Omit the pictures and output exactly the lines from the start of the entries through the line containing "LMs/DMs 2015".

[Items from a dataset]

----

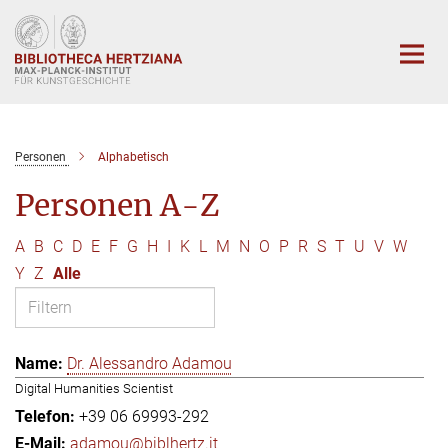
Hauptinhalt
Personen
Alphabetisch
Personen A-Z
A
B
C
D
E
F
G
H
I
K
L
M
N
O
P
R
S
T
U
V
W
Y
Z
Alle
Dr. Alessandro Adamou
Digital Humanities Scientist
+39 06 69993-292
adamou@biblhertz.it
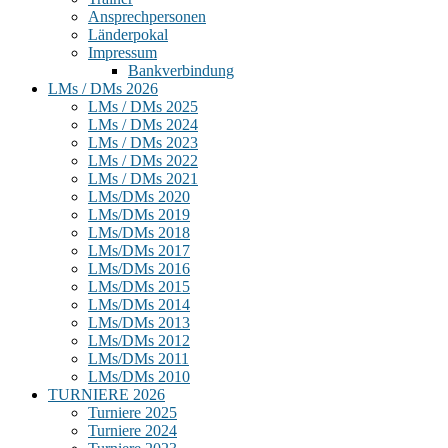
Ansprechpersonen
Länderpokal
Impressum
Bankverbindung
LMs / DMs 2026
LMs / DMs 2025
LMs / DMs 2024
LMs / DMs 2023
LMs / DMs 2022
LMs / DMs 2021
LMs/DMs 2020
LMs/DMs 2019
LMs/DMs 2018
LMs/DMs 2017
LMs/DMs 2016
LMs/DMs 2015
LMs/DMs 2014
LMs/DMs 2013
LMs/DMs 2012
LMs/DMs 2011
LMs/DMs 2010
TURNIERE 2026
Turniere 2025
Turniere 2024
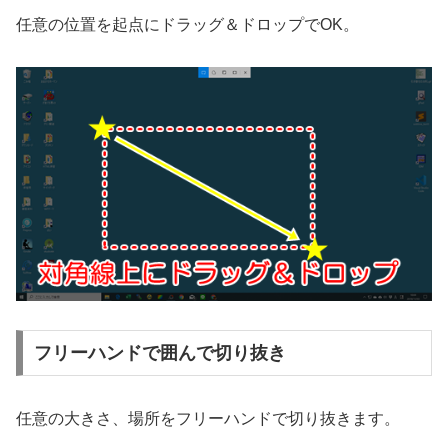
任意の位置を起点にドラッグ＆ドロップでOK。
フリーハンドで囲んで切り抜き
任意の大きさ、場所をフリーハンドで切り抜きます。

----

ANSWER TO THE PROBLEM.
Hauptinhalt
Personen
Alphabetisch
Personen A-Z
A
B
C
D
E
F
G
H
I
K
L
M
N
O
P
R
S
T
U
V
W
Y
Z
Alle
Dr. Alessandro Adamou
Digital Humanities Scientist
+39 06 69993-292
adamou@biblhertz.it
Ansprechpersonen
Länderpokal
Impressum
Bankverbindung
LMs / DMs 2026
LMs / DMs 2025
LMs / DMs 2024
LMs / DMs 2023
LMs / DMs 2022
LMs / DMs 2021
LMs/DMs 2020
LMs/DMs 2019
LMs/DMs 2018
LMs/DMs 2017
LMs/DMs 2016
LMs/DMs 2015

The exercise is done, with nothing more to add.